The respective cooperation models work well in Europe as can be demonstrated for instance in the Netherlands. Its top-research academic institutes and agri-food industries (both small and large companies) have been engaged in partnerships to foster solutions for a healthy and sustainable transition (across different provinces). The collaboration is designed to innovate in combining science, business and talent.  On one hand, this offers a sound basis for a transition pathway and subsequently brings an added value to the regional economy, its innovation potential, growth of highly-skilled jobs and, what is particularly important nowadays – it helps to minimize talent scarcity.

Potential (yet) to be untapped in Slovakia

The wind of a positive change in the form of a more collaborative business- academia approach can be felt in Slovakia too. Topics of circularity, food waste, health, nutrition and consumer behavior have taken more prominent stage in research activities of the Slovak academic institutes (with a focus on life-sciences). In a similar fashion, local and international agri-food businesses have become increasingly aware of how the food that is produced, distributed, prepared, sold, consumed or even wasted, affects the environment. The respective rationale can further enhance the food system transformative potential. So does the academia-business partnership.
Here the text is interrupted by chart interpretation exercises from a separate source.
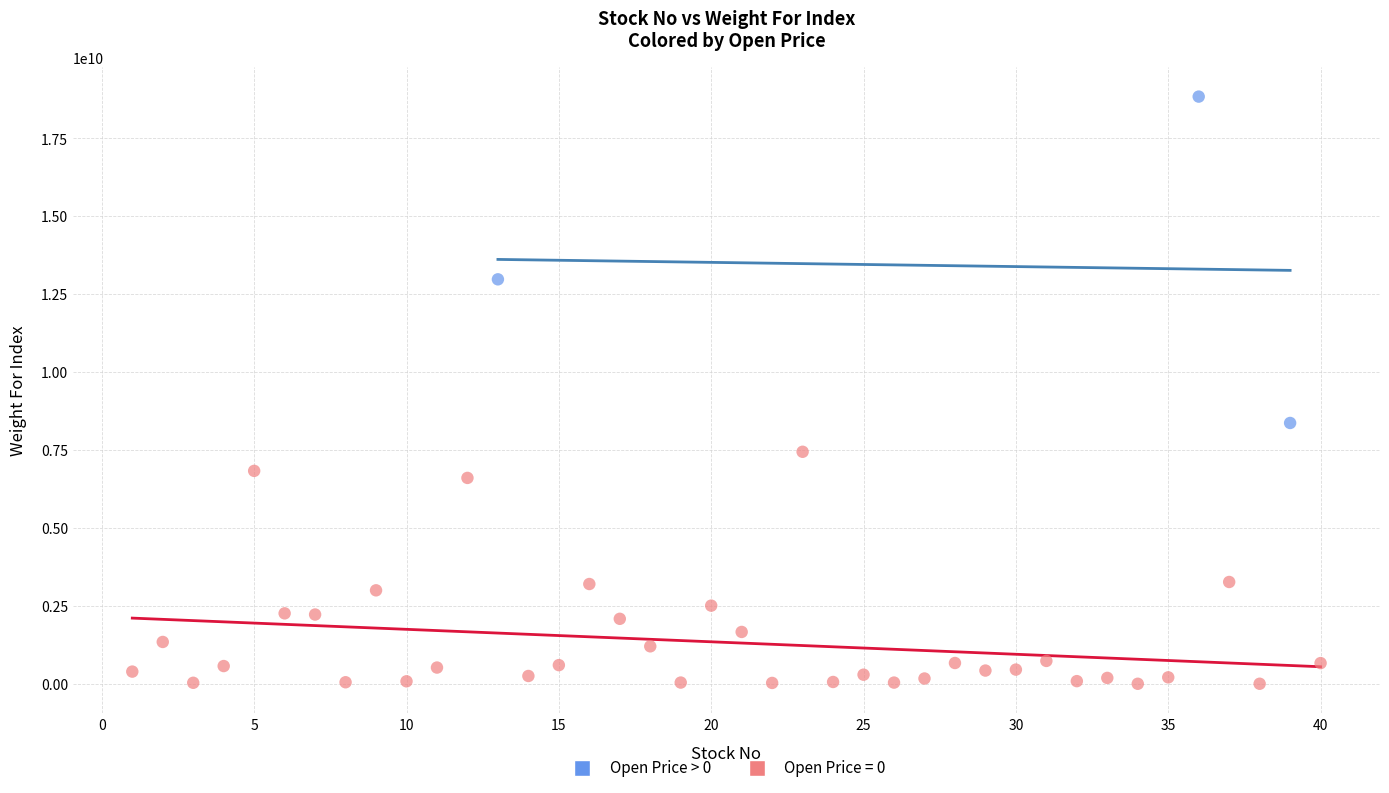

Which series contains the highest Y value?

Open Price > 0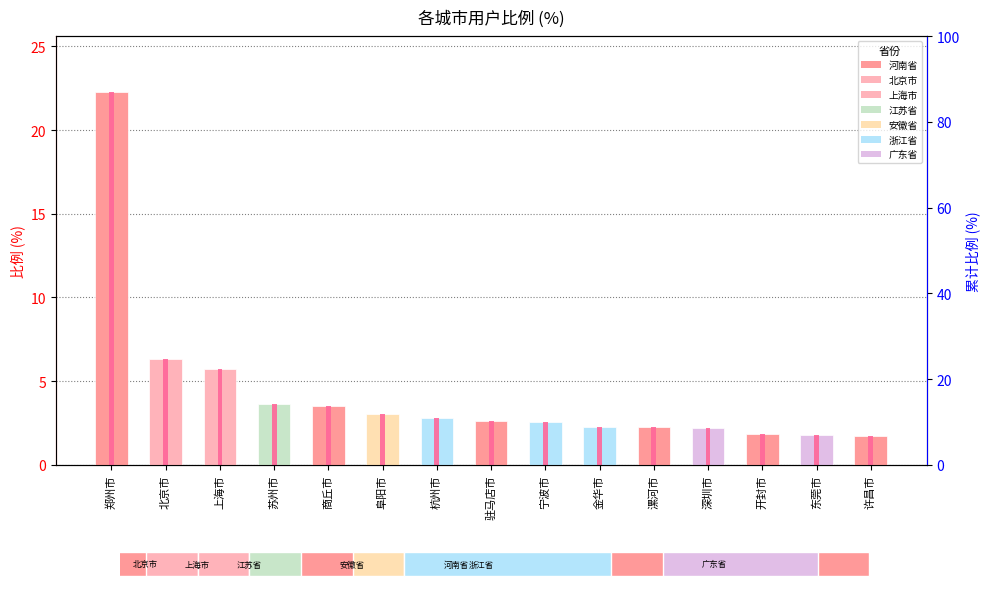

Where is 比例 nearest to the value 11?

北京市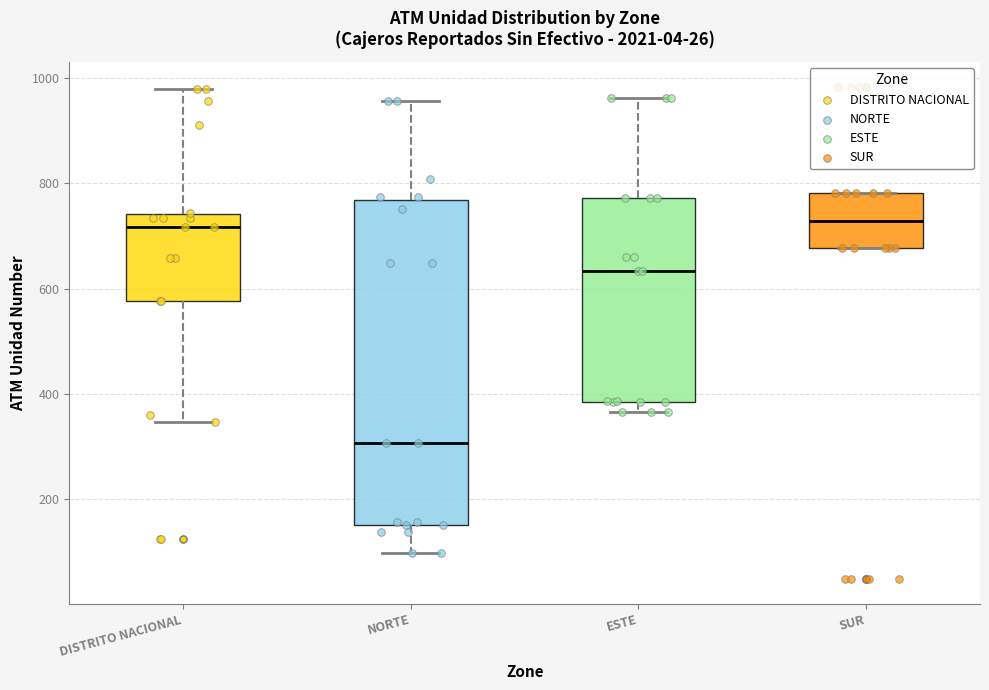

Comparing the boxes themselves (not the whiskers), which one is the tallest?

NORTE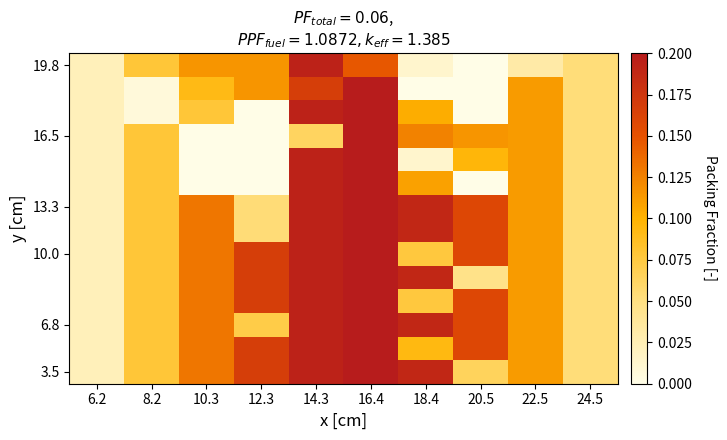

Between 24.5 and 12.3, which is larger?

12.3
Building connections and relationships between both partners is a primary condition. Weakening of disciplinary boundaries in academia could help to better address complex issues (that cannot simply be drawn in strict disciplinary lines). Next to that, framing a problem to be addressed needs to clearly reflect a business perspective from an early stage of cooperation, so that research, innovation and business objectives are well aligned. Such partnerships are to deliver overarching benefits – cultivating both the research and the business ecosystem, bringing innovation, enhancing investment and infrastructure potential (locally, regionally and internationally) and co-creating talent hubs attracting highly-skilled minds.

Paving the way towards the future – the task for now

Food system is an ever-changing mechanism. The pace of changes has been determined by an urgent need to act. Individual actions are not sufficient for a positive change but joining forces is. In this respect, businesses and academia should pull together and jointly take the lead in the food system transition as both parties are well-positioned to capitalize on the process and the benefits it may generate for the society, business and the planet.